Agronegócio

Agro quer Desenrola Rural turbinado, nova lei de recuperação judicial e marco para regularização fundiária

Setor busca alterar lei de recuperação judicial, Plano Safra, Seguro Rural e negociar dívidas com propostas envolvendo Fiagros e marco fundiário
Agro quer Desenrola Rural turbinado, nova lei de recuperação judicial e marco para regularização fundiária
Foto: Albino Oliveira - Ascom/MDA

O setor de fundos ligados ao agronegócio apresentou ao governo de Luiz Inácio Lula da Silva (PT) um pacote de propostas para alterar a lei de recuperação judicial, o Plano Safra, o Seguro Rural, os mecanismos de renegociação de dívidas (como o Desenrola Rural) e criar um marco temporal da regularização fundiária no país.

Os temas foram tratados com o Ministério da Agricultura por Rogério Boueri, ex-subsecretário de Política Agrícola e Negócios Agroambientais no Ministério da Economia do governo Bolsonaro e um incentivador desses fundos, chamados de Fiagros.

A pasta ainda avalia as propostas. O movimento acontece em um momento no qual o agronegócio se mobiliza para reivindicar mudanças no Plano Safra e no Seguro Rural, e negocia com o governo Lula um programa de renegociação de dívidas para o setor.

Está em tramitação no Senado no momento o projeto de lei que trata do endividamento do agro, sob relatoria de Renan Calheiros (MDB-AL).

A proposta, já aprovada na Câmara, prevê cerca de R$ 30 bilhões do Fundo Social do Pré-Sal para renegociar dívidas de proprietários rurais, mas o setor entende que esse montante está abaixo do necessário para resolver o problema.

A ex-ministra da Agricultura e senadora Tereza Cristina (PP-MS) é uma das que articula mudanças no projeto. O setor estima que precisa de algo em torno de R$ 120 bilhões a R$ 180 bilhões, segundo parlamentares da bancada, para resolver o endividamento rural.

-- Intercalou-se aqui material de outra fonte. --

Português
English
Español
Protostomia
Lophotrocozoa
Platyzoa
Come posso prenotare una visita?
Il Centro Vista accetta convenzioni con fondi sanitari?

O agronegócio defende maior participação dos chamados Fiagros (Fundos de Investimento nas Cadeias Produtivas Agroindustriais), instrumentos financeiros criados para atrair investidores privados ao financiamento do agronegócio.

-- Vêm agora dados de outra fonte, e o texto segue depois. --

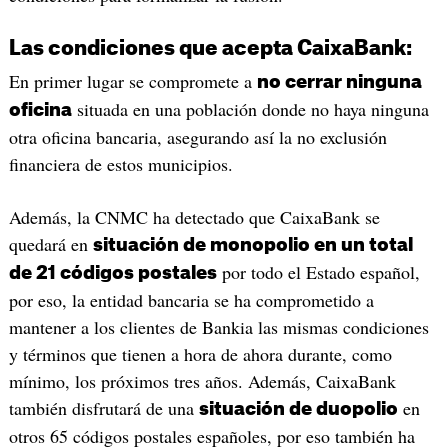
Las condiciones que acepta CaixaBank:
En primer lugar se compromete a
no cerrar ninguna
situada en una población donde no haya ninguna
oficina
otra oficina bancaria, asegurando así la no exclusión
financiera de estos municipios.
Además, la CNMC ha detectado que CaixaBank se
quedará en
situación de monopolio en un total
por todo el Estado español,
de 21 códigos postales
por eso, la entidad bancaria se ha comprometido a
mantener a los clientes de Bankia las mismas condiciones
y términos que tienen a hora de ahora durante, como
mínimo, los próximos tres años. Además, CaixaBank
también disfrutará de una
en
situación de duopolio
otros 65 códigos postales españoles, por eso también ha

Pela proposta, o proprietário rural criaria um fundo a partir de sua fazenda, por exemplo, e venderia cotas (no máximo 49% do total) no mercado para pagar dívida. Os cotistas seriam remunerados com os rendimentos.

“A agropecuária brasileira cresceu muito e os recursos disponibilizados pelo orçamento do governo não são mais suficientes para financiar a atividade. Por isso, é preciso desenvolver cada vez mais fontes de recursos privados e envolver o mercado de capitais no financiamento do agronegócio”, afirma Rogério Boueri, fundador da ABFiagro (Associação Brasileira de Fiagro).

A ideia, inclusive, é integrar o fundo ao Plano Safra e tornar o governo em um dos financiadores. Ou seja, ao invés de a União investir na produção agrícola por meio de linhas de crédito, o Executivo entra como um dos cotistas do fundo, com direito a receber parte dos rendimentos.

Estrutura semelhante poderia ser usada para o Seguro Rural, com o Fiagro exercendo papel de garantidor.

A ABFiagro também propõe alterações na lei de recuperação judicial. Pela legislação atual, cabe à Justiça definir o administrador responsável pelo processo de reestruturação financeira.

A proposta da entidade prevê que a recuperação judicial dê origem a um fundo de investimento formado pelos credores do produtor rural. Esses credores se tornariam cotistas e passariam a escolher o gestor responsável pela recuperação.

Em linhas gerais, o objetivo da associação é ampliar o uso de mecanismos do mercado financeiro no setor agropecuário.

“Há dificuldades dos dois lados, em primeiro lugar o nosso produtor rural não é familiarizado com as finanças modernas. Já o pessoal do mundo financeiro, tem dificuldade de analisar os produtores para fins de crédito ou investimento. Isso porque a maioria dos produtores atua como pessoas físicas por questões tributárias e suas demonstrações financeiras, quando existem, são peculiares e muito diferentes daquelas que o pessoal da Faria Lima está acostumado”, completa ele.

Além das propostas ligadas ao crédito e às dívidas, a associação apresentou ao governo uma sugestão para criação de um marco temporal da regularização fundiária.

A ideia é considerar regularizadas as áreas ocupadas de forma produtiva até 1988, ano da promulgação da Constituição Federal.

Pela proposta, ocupações posteriores em áreas da União teriam de ser devolvidas ou regularizadas mediante pagamento. Já proprietários que perderam terras poderiam reivindicar a retomada das áreas.